Mi capita di recente di seguire diversi progetti e-commerce based. E le riflessioni fioccano. Prima di tutto mi tocca frenare un entusiasmo liquido che sta pervadendo i vari social, tutti sul social commerce! Al solito siamo al carro davanti ai buoi, lo strumento prima della strategia, il vendere prima di strutturare un flusso robusto. Verrebbe facile trasformare in 5P o 4 consigli questo articolo, ma è forse meglio buttare li, alla gogna del dibattito, quattro considerazioni quattro:
- La rete non migliora i prodotti, e nemmeno le aziende: il primo punto da affrontare è legato al fatto che l’idea di partenza, il prodotto di base e l’azienda che sta alle spalle del progetto devono essere efficaci. Se il prodotto non va off line perché il distributore (esperto, furbo, che fa quel mestiere da 30 anni) te lo ha rifiutato, sei sicuro che sia colpa della sua scarsa lungimiranza? Il prodotto che vogliamo vendere ha alle spalle delle riflessioni sul pricing, sul flusso di vendita, sulla gestione dei pagamenti? Siamo al paradosso dell’ottimizzazione della funnel analysis quando ai più mancano il cestino di vimini e le scaffalature
- Il consulente non è un mago: Mi piace pensare che il consulente debba guadagnarsi la pagnotta, garantendo una profondità verticale in termini di conoscenza ai propri assistiti. Non possiamo non passare dall’advertising alle affiliazioni, dal SEO al mail marketing se lavoriamo in questo settore. La competenza “orizzontale” su distribuzione, pricing, comunicazione off line etc.. non è però così scontata. Anche chi propone il prodotto deve mettercene del suo e il modello “il web come ultima spiaggia prima di chiudere” non paga, almeno nella mia esperienza
- Se oggi sei on line, domani non sarai alle bahamas: ho visto un pò di persone che hanno fatto i soldi in rete, con la rete. Nei modi più disparati, dai consulenti ai venditori, dai ciarlatani agli acuti giornalisti. Difficilmente ho però visto applicati modelli di economia della conoscenza con l’inventore a spassarsela e il business che va da solo, pensiamo ad esempio alla million dollar page, sicuramente ne è valsa la pena, ma anche in questo caso divertentissimo e profittevole l’ideatore ha dovuto metterne un pò del suo, figuriamoci in un caso “vero”.
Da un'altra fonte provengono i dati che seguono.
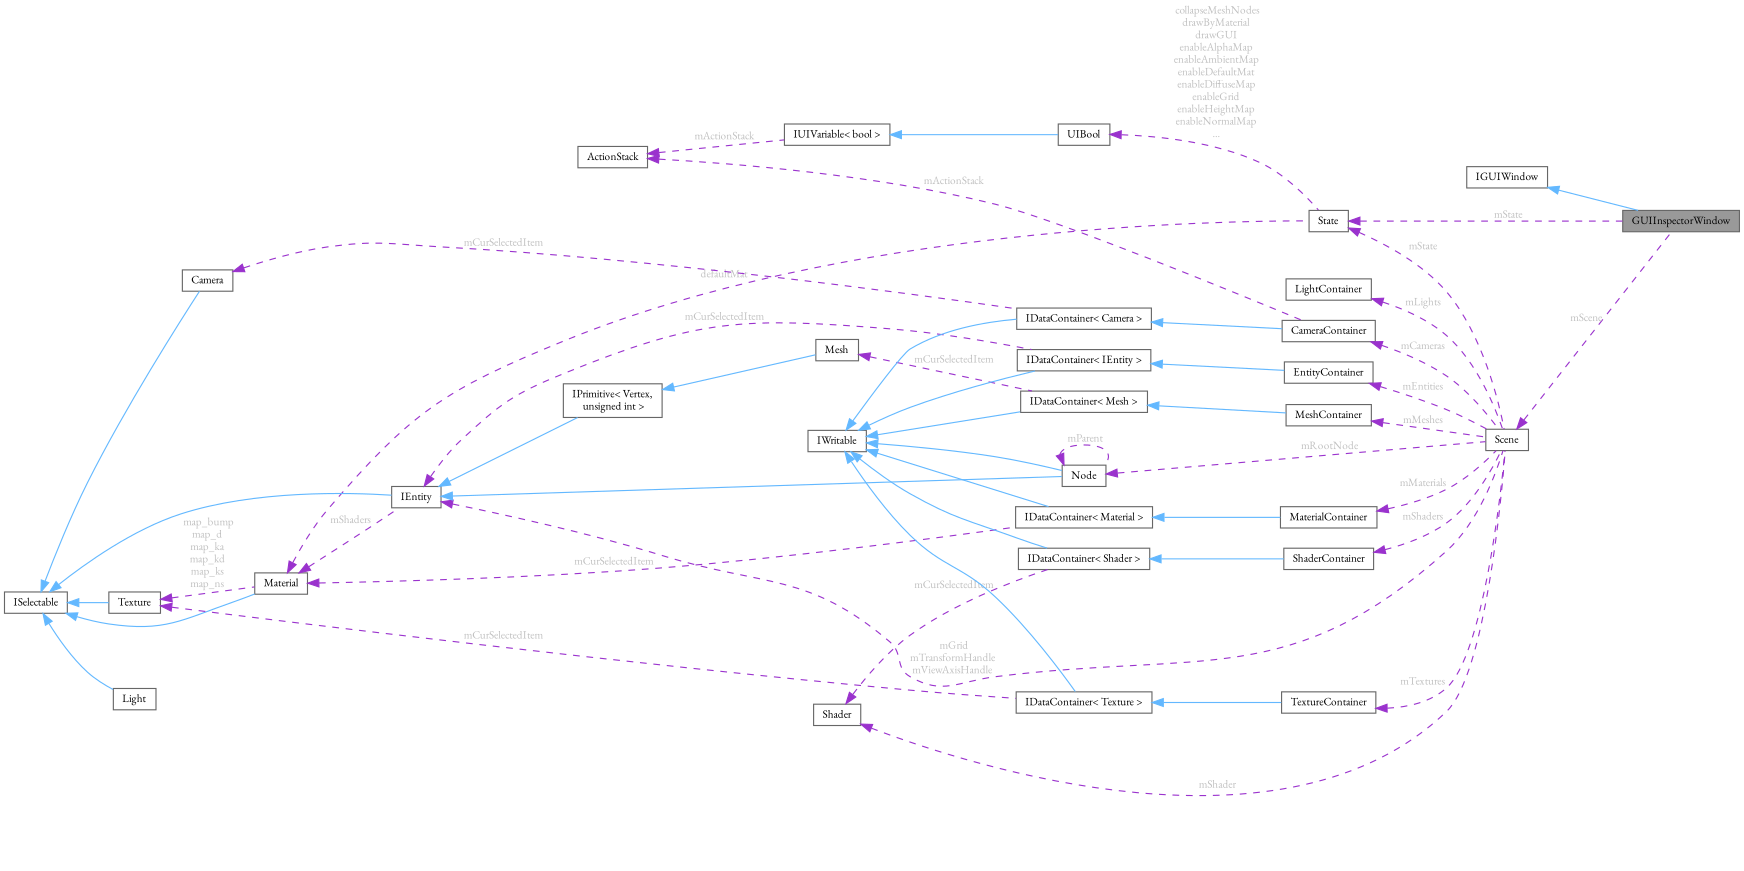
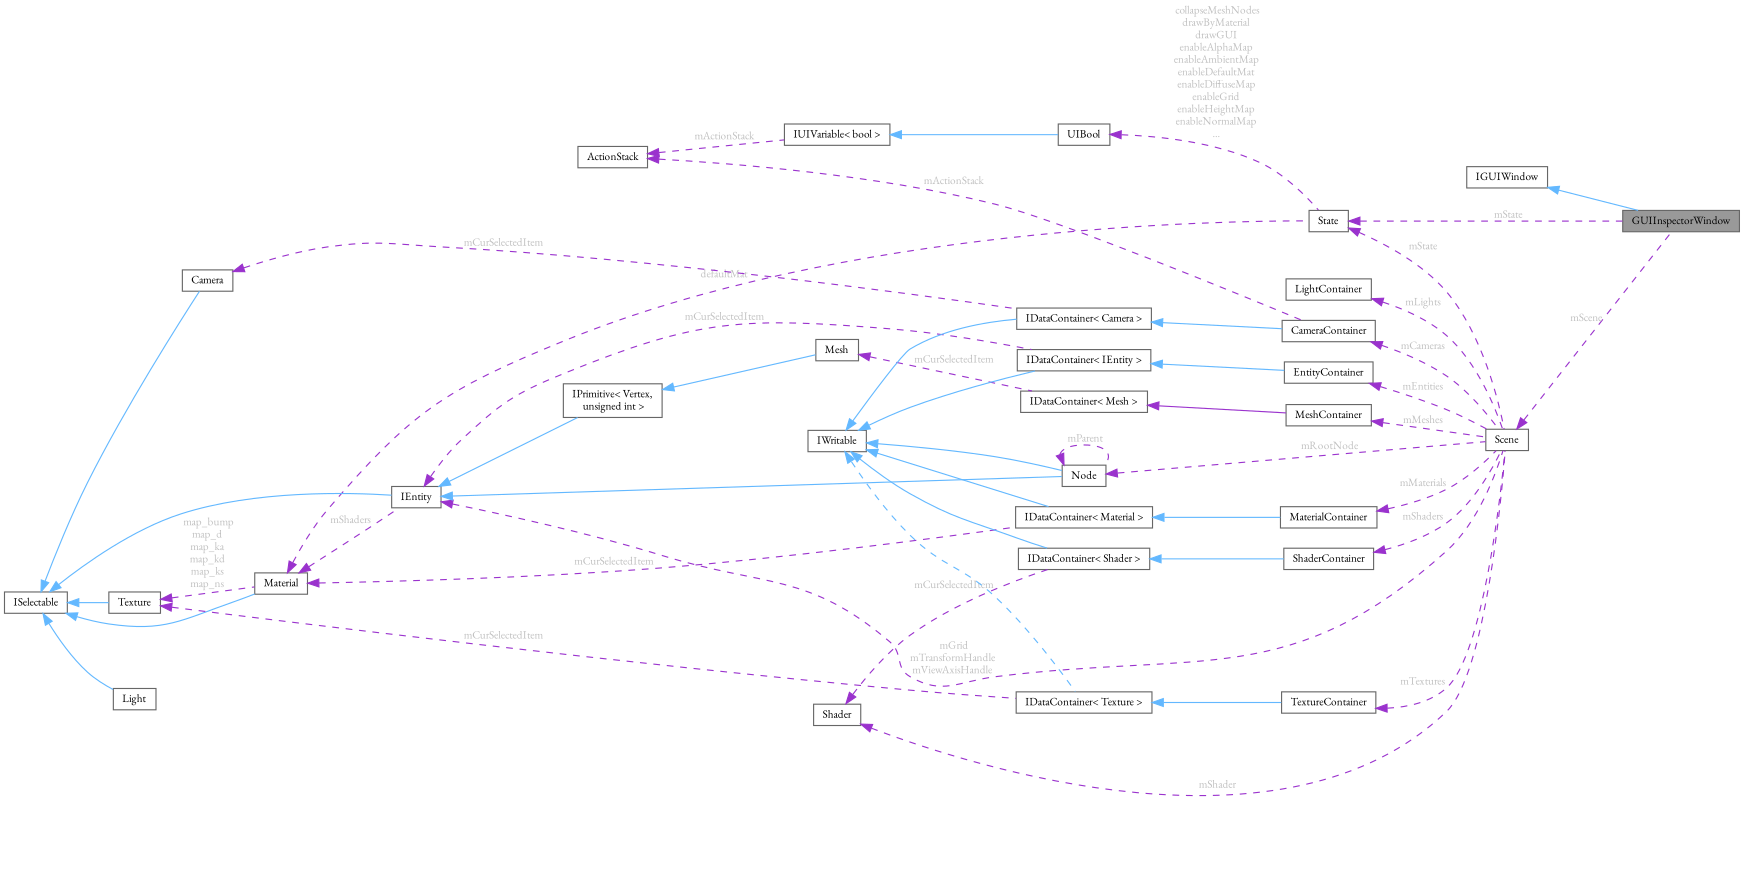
  digraph {
    fontname="EB Garamond"
    rankdir=LR
    node [color=gray40 fillcolor=white fontname="EB Garamond" fontsize=10 shape=box style=filled]
    edge [color=darkorchid3 dir=back fontname="EB Garamond" fontsize=10 labelfontname=Helvetica labelfontsize=10 style=dashed fontcolor=grey]
    n1 [fillcolor=grey60 fontcolor=black height=0.2 label=GUIInspectorWindow width=0.4]
    n2 [height=0.2 label=IGUIWindow width=0.4]
    n3 [height=0.2 label=State width=0.4]
    n4 [height=0.2 label=Scene width=0.4]
    n5 [height=0.2 label=UIBool width=0.4]
    n6 [height=0.2 label="IUIVariable\< bool \>" width=0.4]
    n7 [height=0.2 label=ActionStack width=0.4]
    n8 [height=0.2 label=CameraContainer width=0.4]
    n9 [height=0.2 label=Material width=0.4]
    n10 [height=0.2 label=IEntity width=0.4]
    n11 [height=0.2 label="IDataContainer\< Material \>" width=0.4]
    n12 [height=0.2 label="Node" width=0.4]
    n13 [height=0.2 label="IPrimitive\< Vertex,\l unsigned int \>" width=0.4]
    n14 [height=0.2 label="IDataContainer\< IEntity \>" width=0.4]
    n15 [height=0.2 label=MaterialContainer width=0.4]
    n16 [height=0.2 label=ISelectable width=0.4]
    n17 [height=0.2 label=Texture width=0.4]
    n18 [height=0.2 label=Light width=0.4]
    n19 [height=0.2 label=Camera width=0.4]
    n20 [height=0.2 label="IDataContainer\< Texture \>" width=0.4]
    n21 [height=0.2 label="IDataContainer\< Camera \>" width=0.4]
    n22 [height=0.2 label=TextureContainer width=0.4]
    n23 [height=0.2 label=Mesh width=0.4]
    n24 [height=0.2 label=EntityContainer width=0.4]
    n25 [height=0.2 label=Shader width=0.4]
    n26 [height=0.2 label="IDataContainer\< Shader \>" width=0.4]
    n27 [height=0.2 label=ShaderContainer width=0.4]
    n28 [height=0.2 label=IWritable width=0.4]
    n29 [height=0.2 label="IDataContainer\< Mesh \>" width=0.4]
    n30 [height=0.2 label=MeshContainer width=0.4]
    n31 [height=0.2 label=LightContainer width=0.4]
    n2 -> n1 [color=steelblue1 style=solid fontcolor=""]
    n3 -> n1 [label=" mState"]
    n3 -> n4 [label=" mState"]
    n4 -> n1 [label=" mScene"]
    n5 -> n3 [label=" collapseMeshNodes\ndrawByMaterial\ndrawGUI\nenableAlphaMap\nenableAmbientMap\nenableDefaultMat\nenableDiffuseMap\nenableGrid\nenableHeightMap\nenableNormalMap\n..."]
    n6 -> n5 [color=steelblue1 style=solid fontcolor=""]
    n7 -> n6 [label=" mActionStack"]
    n7 -> n8 [label=" mActionStack"]
    n8 -> n4 [label=" mCameras"]
    n9 -> n3 [label=" defaultMat"]
    n9 -> n10 [label=" mShaders"]
    n9 -> n11 [label=" mCurSelectedItem"]
    n10 -> n4 [label=" mGrid\nmTransformHandle\nmViewAxisHandle"]
    n10 -> n12 [color=steelblue1 style=solid fontcolor=""]
    n10 -> n13 [color=steelblue1 style=solid fontcolor=""]
    n10 -> n14 [label=" mCurSelectedItem"]
    n11 -> n15 [color=steelblue1 style=solid fontcolor=""]
    n12 -> n4 [label=" mRootNode"]
    n12 -> n12 [label=" mParent"]
    n13 -> n23 [color=steelblue1 style=solid fontcolor=""]
    n14 -> n24 [color=steelblue1 style=solid fontcolor=""]
    n15 -> n4 [label=" mMaterials"]
    n16 -> n9 [color=steelblue1 style=solid fontcolor=""]
    n16 -> n10 [color=steelblue1 style=solid fontcolor=""]
    n16 -> n17 [color=steelblue1 style=solid fontcolor=""]
    n16 -> n18 [color=steelblue1 style=solid fontcolor=""]
    n16 -> n19 [color=steelblue1 style=solid fontcolor=""]
    n17 -> n9 [label=" map_bump\nmap_d\nmap_ka\nmap_kd\nmap_ks\nmap_ns"]
    n17 -> n20 [label=" mCurSelectedItem"]
    n19 -> n21 [label=" mCurSelectedItem"]
    n20 -> n22 [color=steelblue1 style=solid fontcolor=""]
    n21 -> n8 [color=steelblue1 style=solid fontcolor=""]
    n22 -> n4 [label=" mTextures"]
    n23 -> n29 [label=" mCurSelectedItem"]
    n24 -> n4 [label=" mEntities"]
    n25 -> n4 [label=" mShader"]
    n25 -> n26 [label=" mCurSelectedItem"]
    n26 -> n27 [color=steelblue1 style=solid fontcolor=""]
    n27 -> n4 [label=" mShaders"]
    n28 -> n11 [color=steelblue1 style=solid fontcolor=""]
    n28 -> n12 [color=steelblue1 style=solid fontcolor=""]
    n28 -> n14 [color=steelblue1 style=solid fontcolor=""]
-   n28 -> n20 [color=steelblue1 style=solid fontcolor=""]
+   n28 -> n20 [color=steelblue1 fontcolor=""]
    n28 -> n21 [color=steelblue1 style=solid fontcolor=""]
    n28 -> n26 [color=steelblue1 style=solid fontcolor=""]
-   n28 -> n29 [color=steelblue1 style=solid fontcolor=""]
-   n29 -> n30 [color=steelblue1 style=solid fontcolor=""]
+   n29 -> n30 [style=solid fontcolor=""]
    n30 -> n4 [label=" mMeshes"]
    n31 -> n4 [label=" mLights"]
  }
- Fidarsi delle convenzioni potrebbe essere un errore: recentemente ho parlato con una persona che con la rete lavora molto bene, e guadagna con un modello di e-commerce puro, poco pubblicizzato ma molto redditizio. Mi ha detto senza mezzi termini che, oltre a non fare un giorno di ferie da due anni per curare il suo business, ha riscritto “in proprio” le regole del web marketing: approccio 80% pay per click e politica super aggressiva, le keyword per cui lui è primo da SEO non chiudono carrelli come il pay per click, come facciamo?
Ho una convinzione: la rete può essere uno strumento di conversione fantastico, e moltissime aziende, anche PMI, possono giovarne. Avremo però un gioco a somma positiva se e solo se i consulenti per primi faranno capire ai clienti che per vendere ci sono delle regole base e che gli utenti spesso non sono sui social per comprare ma per altri motivi, e che la fiducia è un dato fondamentale, e molto altro.. Le aziende devono pazientare, e capire. Concentrarsi sul prodotto e ragionare sul prezzo e sulla distribuzione, non dimenticando supporti di comunicazione off line ancora potentissimi, nella moda ufficio stampa e testimonial, ad esempio, possono ancora fare molto.
Se ci troveremo a metà del guado, probabilmente sarà più facile per tutti uscire gioiosi e indenni da quello che è forse il tema cui il web non ha ancora risposto al meglio. E siamo stupiti, perché di solito lo fa.